- Excerpt -
..............................

Plaintiff had the burden of proving that Manchester became insolvent within a year after the accident in December, 1974. The filing of the proceedings against Manchester in Ohio took place in September, 1975, and those proceedings ultimately ended with an adjudication of insolvency against Manchester in February, 1976. It is more probable than not that Manchester was insolvent when the proceedings were filed nine months after the date of the accident sued on in this case. In any event, this evidence established a prima facie case of insolvency against Manchester as of September, 1975, and the burden was on Protective to prove that Manchester was not insolvent so as to insulate it from liability under the uninsured provisions of the code.

Considering the policy that the uninsured motorist provisions of the law should be liberally construed in favor of the insured, it is appropriate for this burden of proof to be placed on Protective to prove that insolvency did not exist, rather than on plaintiff to prove that it did, once plaintiff proved that the proceedings were instituted against Manchester well within one year after the date of the accident.

*973The next issue is Protective’s claim against LIGA for reimbursement of the $3,000 for which it is liable to plaintiff. R.S. 22:1386 provides:

“(1) Any person having a claim against an insurer under any provision in an insurance policy other than a policy of an insolvent insurer which is also a covered claim, shall be required to exhaust first his right under such policy. Any amount payable on a covered claim under this Part shall be reduced by the amount of any recovery under such insurance policy.”

Since this provision in effect required the plaintiff to exhaust her recovery against Protective before LIGA could become liable to plaintiff it would defeat the purpose to permit Protective as a subrogee of plaintiff, having paid plaintiff’s claim, to recover the same amount from LIGA.

We now come to the third issue in the case, which is perhaps the most difficult conceptually to resolve. Protective filed a third-party demand against the tort feasors, Essie Simmons and Elizabeth Roberson, as the subrogee of plaintiff to the extent of $3,000. The trial court dismissed this claim and LIGA has defended this aspect of the judgment, arguing again that to permit Protective to recover from the tort feasor would defeat the purpose of the Insurance Guaranty Association Law.

..............................

- Information given -
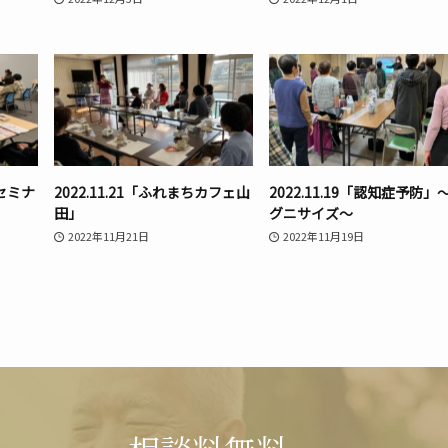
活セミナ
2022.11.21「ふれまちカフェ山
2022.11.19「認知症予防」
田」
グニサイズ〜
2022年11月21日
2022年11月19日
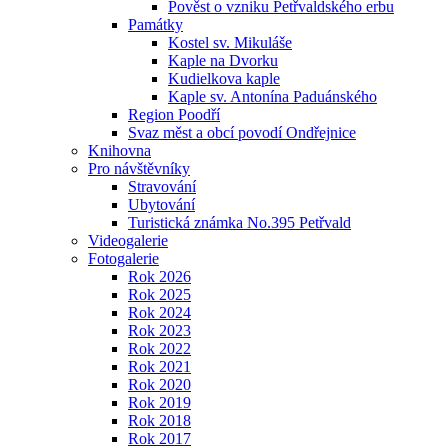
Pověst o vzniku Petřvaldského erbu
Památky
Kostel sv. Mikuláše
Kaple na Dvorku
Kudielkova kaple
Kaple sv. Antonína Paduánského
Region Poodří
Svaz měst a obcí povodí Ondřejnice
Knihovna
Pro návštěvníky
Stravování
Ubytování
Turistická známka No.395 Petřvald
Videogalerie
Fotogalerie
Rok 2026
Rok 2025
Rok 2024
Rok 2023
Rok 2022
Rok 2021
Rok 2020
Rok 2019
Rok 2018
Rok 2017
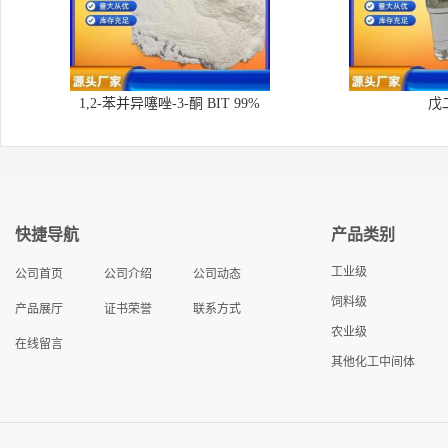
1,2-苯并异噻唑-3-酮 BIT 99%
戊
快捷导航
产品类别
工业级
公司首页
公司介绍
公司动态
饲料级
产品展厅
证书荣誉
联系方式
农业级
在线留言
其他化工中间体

..............................

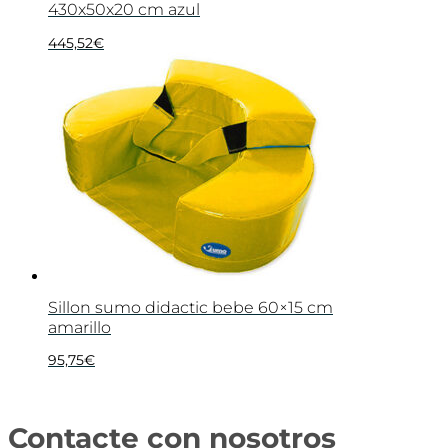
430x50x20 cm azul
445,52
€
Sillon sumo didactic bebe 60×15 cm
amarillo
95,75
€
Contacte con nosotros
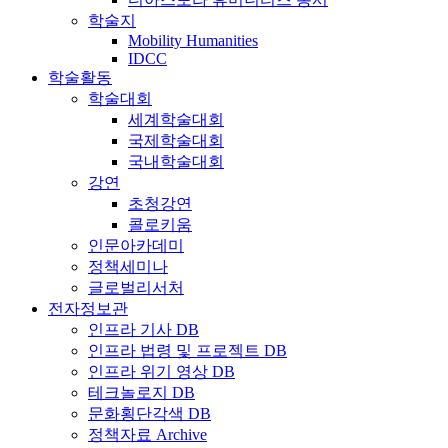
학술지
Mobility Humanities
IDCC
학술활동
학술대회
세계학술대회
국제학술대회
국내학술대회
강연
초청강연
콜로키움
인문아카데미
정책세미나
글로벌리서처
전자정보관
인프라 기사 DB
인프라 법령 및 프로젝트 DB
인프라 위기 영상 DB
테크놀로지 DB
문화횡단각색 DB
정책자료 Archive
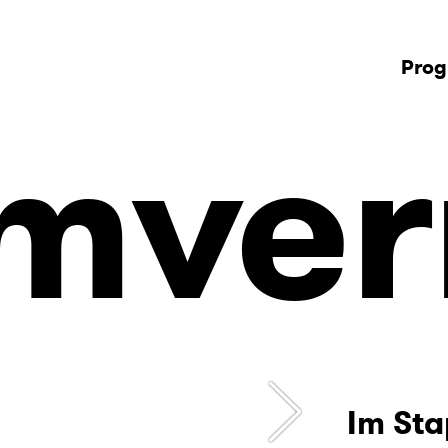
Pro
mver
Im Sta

..............................

- Questions to answer -
a – List every person or organization mentioned by name in the court opinion excerpt.
b – According to the court opinion excerpt, in what month and year was Manchester adjudicated insolvent?
c – From the court opinion excerpt, reproduce the passage that begins with the words containing "Since this provision" and ends with "Guaranty Association Law.".

- Per-task outputs -
a – Manchester, Protective, LIGA, Essie Simmons, Elizabeth Roberson

b – February, 1976

c –
Since this provision in effect required the plaintiff to exhaust her recovery against Protective before LIGA could become liable to plaintiff it would defeat the purpose to permit Protective as a subrogee of plaintiff, having paid plaintiff’s claim, to recover the same amount from LIGA.

We now come to the third issue in the case, which is perhaps the most difficult conceptually to resolve. Protective filed a third-party demand against the tort feasors, Essie Simmons and Elizabeth Roberson, as the subrogee of plaintiff to the extent of $3,000. The trial court dismissed this claim and LIGA has defended this aspect of the judgment, arguing again that to permit Protective to recover from the tort feasor would defeat the purpose of the Insurance Guaranty Association Law.